**WHAT YOU HAVE TO DO:**
The records that follow are to be given again exactly, with their pictures omitted.
[RECORDS FOR THIS EXERCISE Boundary: Start]
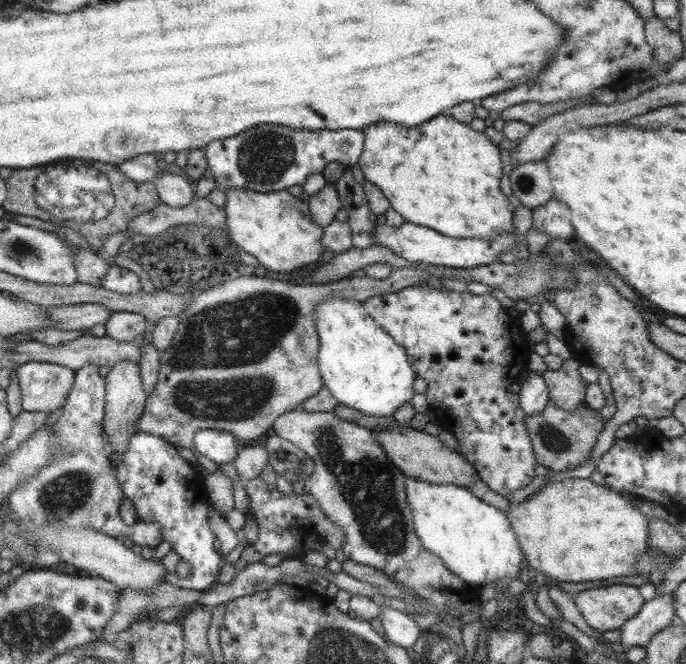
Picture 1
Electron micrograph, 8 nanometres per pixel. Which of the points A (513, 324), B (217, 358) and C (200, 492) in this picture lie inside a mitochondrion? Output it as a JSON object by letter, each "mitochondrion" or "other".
{"A":"other","B":"mitochondrion","C":"other"}

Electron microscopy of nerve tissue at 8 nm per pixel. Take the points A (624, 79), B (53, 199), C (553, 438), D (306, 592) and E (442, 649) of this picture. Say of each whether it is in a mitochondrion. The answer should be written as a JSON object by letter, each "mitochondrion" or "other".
{"A":"other","B":"mitochondrion","C":"mitochondrion","D":"other","E":"mitochondrion"}

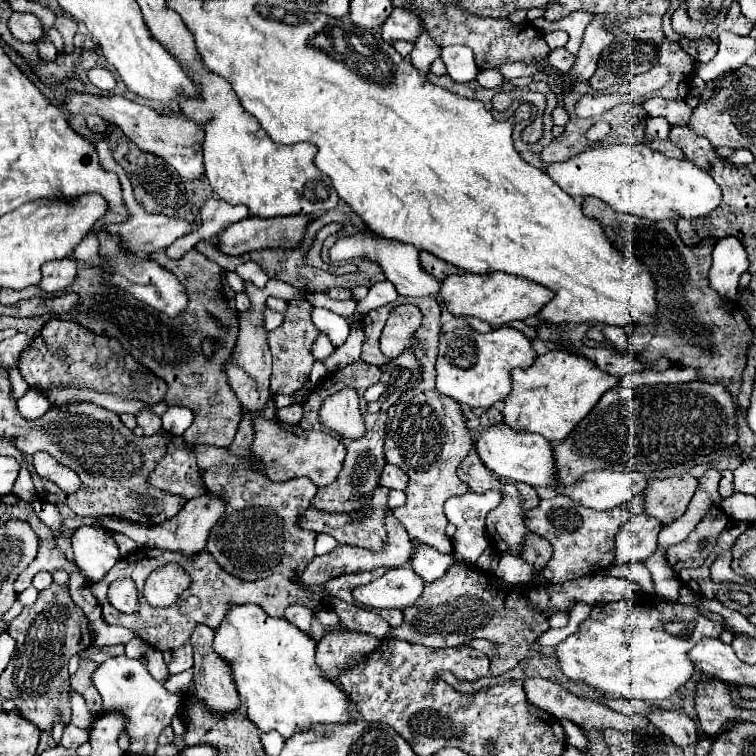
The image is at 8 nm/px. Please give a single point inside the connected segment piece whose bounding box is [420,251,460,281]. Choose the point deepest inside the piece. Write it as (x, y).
(439, 269)

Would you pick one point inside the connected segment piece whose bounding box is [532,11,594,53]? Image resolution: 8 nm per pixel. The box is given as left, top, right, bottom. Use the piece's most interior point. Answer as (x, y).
(574, 23)

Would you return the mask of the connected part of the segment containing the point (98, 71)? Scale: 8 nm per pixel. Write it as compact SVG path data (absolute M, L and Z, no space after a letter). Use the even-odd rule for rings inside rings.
M94 67L94 69L90 69L90 71L88 71L88 79L90 79L98 89L102 89L102 91L112 91L114 85L116 85L114 75L112 75L108 69L104 69L104 67Z

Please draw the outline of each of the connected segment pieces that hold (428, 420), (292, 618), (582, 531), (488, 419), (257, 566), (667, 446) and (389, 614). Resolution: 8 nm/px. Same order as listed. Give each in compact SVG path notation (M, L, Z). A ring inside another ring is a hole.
M430 295L426 299L410 299L410 297L398 297L394 303L382 305L374 311L370 311L364 319L362 319L362 327L366 329L366 341L362 345L362 357L370 357L370 353L382 353L378 347L378 337L382 333L382 327L388 319L388 313L402 303L412 303L416 305L424 319L422 325L418 327L418 331L414 333L414 357L418 359L420 367L422 367L422 381L420 385L414 389L414 393L420 393L418 397L400 397L386 413L388 413L388 423L386 423L386 461L404 469L410 477L410 485L406 487L406 505L394 509L396 519L404 525L404 529L408 531L410 539L428 543L432 547L436 547L442 553L450 553L452 551L452 541L450 537L446 537L444 529L448 525L448 519L442 511L446 499L454 497L454 495L464 495L468 491L466 483L462 483L456 475L456 469L460 465L460 461L468 455L472 441L470 441L470 433L466 427L466 417L462 415L460 405L446 397L440 395L434 387L434 379L436 379L436 371L434 371L434 363L436 363L436 355L438 355L438 335L442 329L442 309L438 305L438 301Z
M290 605L284 613L284 619L290 621L292 625L296 625L300 631L304 633L310 633L310 621L312 621L312 611L308 607L302 607L302 605Z
M556 495L552 499L542 499L538 507L528 509L524 513L524 523L530 531L546 537L550 541L550 545L554 547L552 559L548 561L548 565L542 571L542 577L550 583L566 583L566 581L574 581L586 575L596 575L598 571L606 571L612 563L614 563L614 535L618 531L618 527L630 517L630 511L626 507L614 507L608 511L594 511L590 507L582 507L580 503L574 503L572 499L566 499L566 495Z
M490 407L488 411L484 411L484 413L480 415L480 429L482 429L482 427L492 427L492 425L500 423L502 419L504 419L502 413L500 413L496 407Z
M274 401L266 403L262 411L244 411L236 439L228 447L232 455L238 455L242 465L234 467L222 463L206 469L204 473L206 489L216 495L224 495L228 499L226 513L212 527L206 549L226 573L242 581L256 581L272 573L282 573L290 579L298 579L306 569L306 565L314 559L316 533L302 529L298 525L298 515L300 511L306 511L310 507L310 501L316 495L318 487L310 479L274 483L266 479L266 473L262 471L262 465L258 461L250 461L252 459L250 447L254 441L252 419L254 417L276 419L276 411L278 409Z
M694 381L692 383L670 383L670 385L644 385L642 399L640 389L626 389L616 385L608 389L598 405L588 413L582 423L566 437L566 441L554 445L554 459L558 469L560 483L576 483L584 473L610 469L610 471L638 471L648 477L658 475L660 471L688 465L700 457L706 457L724 447L734 447L738 441L738 417L744 417L746 409L742 409L730 389L720 383Z
M374 609L380 617L384 617L390 627L400 627L400 623L403 622L404 616L403 612L400 610L386 610L386 609Z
[RECORDS FOR THIS EXERCISE Boundary: End]
**REPLY:**
Picture 1
Electron micrograph, 8 nanometres per pixel. Which of the points A (513, 324), B (217, 358) and C (200, 492) in this picture lie inside a mitochondrion? Output it as a JSON object by letter, each "mitochondrion" or "other".
{"A":"other","B":"mitochondrion","C":"other"}

Electron microscopy of nerve tissue at 8 nm per pixel. Take the points A (624, 79), B (53, 199), C (553, 438), D (306, 592) and E (442, 649) of this picture. Say of each whether it is in a mitochondrion. The answer should be written as a JSON object by letter, each "mitochondrion" or "other".
{"A":"other","B":"mitochondrion","C":"mitochondrion","D":"other","E":"mitochondrion"}

The image is at 8 nm/px. Please give a single point inside the connected segment piece whose bounding box is [420,251,460,281]. Choose the point deepest inside the piece. Write it as (x, y).
(439, 269)

Would you pick one point inside the connected segment piece whose bounding box is [532,11,594,53]? Image resolution: 8 nm per pixel. The box is given as left, top, right, bottom. Use the piece's most interior point. Answer as (x, y).
(574, 23)

Would you return the mask of the connected part of the segment containing the point (98, 71)? Scale: 8 nm per pixel. Write it as compact SVG path data (absolute M, L and Z, no space after a letter). Use the even-odd rule for rings inside rings.
M94 67L94 69L90 69L90 71L88 71L88 79L90 79L98 89L102 89L102 91L112 91L114 85L116 85L114 75L112 75L108 69L104 69L104 67Z

Please draw the outline of each of the connected segment pieces that hold (428, 420), (292, 618), (582, 531), (488, 419), (257, 566), (667, 446) and (389, 614). Resolution: 8 nm/px. Same order as listed. Give each in compact SVG path notation (M, L, Z). A ring inside another ring is a hole.
M430 295L426 299L410 299L410 297L398 297L394 303L382 305L374 311L370 311L364 319L362 319L362 327L366 329L366 341L362 345L362 357L370 357L370 353L382 353L378 347L378 337L382 333L382 327L388 319L388 313L402 303L412 303L416 305L424 319L422 325L418 327L418 331L414 333L414 357L418 359L420 367L422 367L422 381L420 385L414 389L414 393L420 393L418 397L400 397L386 413L388 413L388 423L386 423L386 461L404 469L410 477L410 485L406 487L406 505L394 509L396 519L404 525L404 529L408 531L410 539L428 543L432 547L436 547L442 553L450 553L452 551L452 541L450 537L446 537L444 529L448 525L448 519L442 511L446 499L454 497L454 495L464 495L468 491L466 483L462 483L456 475L456 469L460 465L460 461L468 455L472 441L470 441L470 433L466 427L466 417L462 415L460 405L446 397L440 395L434 387L434 379L436 379L436 371L434 371L434 363L436 363L436 355L438 355L438 335L442 329L442 309L438 305L438 301Z
M290 605L284 613L284 619L290 621L292 625L296 625L300 631L304 633L310 633L310 621L312 621L312 611L308 607L302 607L302 605Z
M556 495L552 499L542 499L538 507L528 509L524 513L524 523L530 531L546 537L550 541L550 545L554 547L552 559L548 561L548 565L542 571L542 577L550 583L566 583L566 581L574 581L586 575L596 575L598 571L606 571L612 563L614 563L614 535L618 531L618 527L630 517L630 511L626 507L614 507L608 511L594 511L590 507L582 507L580 503L574 503L572 499L566 499L566 495Z
M490 407L488 411L484 411L484 413L480 415L480 429L482 429L482 427L492 427L492 425L500 423L502 419L504 419L502 413L500 413L496 407Z
M274 401L266 403L262 411L244 411L236 439L228 447L232 455L238 455L242 465L234 467L222 463L206 469L204 473L206 489L216 495L224 495L228 499L226 513L212 527L206 549L226 573L242 581L256 581L272 573L282 573L290 579L298 579L306 569L306 565L314 559L316 533L302 529L298 525L298 515L300 511L306 511L310 507L310 501L316 495L318 487L310 479L274 483L266 479L266 473L262 471L262 465L258 461L250 461L252 459L250 447L254 441L252 419L254 417L276 419L276 411L278 409Z
M694 381L692 383L670 383L670 385L644 385L642 399L640 389L626 389L616 385L608 389L598 405L588 413L582 423L566 437L566 441L554 445L554 459L558 469L560 483L576 483L584 473L610 469L610 471L638 471L648 477L658 475L660 471L688 465L700 457L706 457L724 447L734 447L738 441L738 417L744 417L746 409L742 409L730 389L720 383Z
M374 609L380 617L384 617L390 627L400 627L400 623L403 622L404 616L403 612L400 610L386 610L386 609Z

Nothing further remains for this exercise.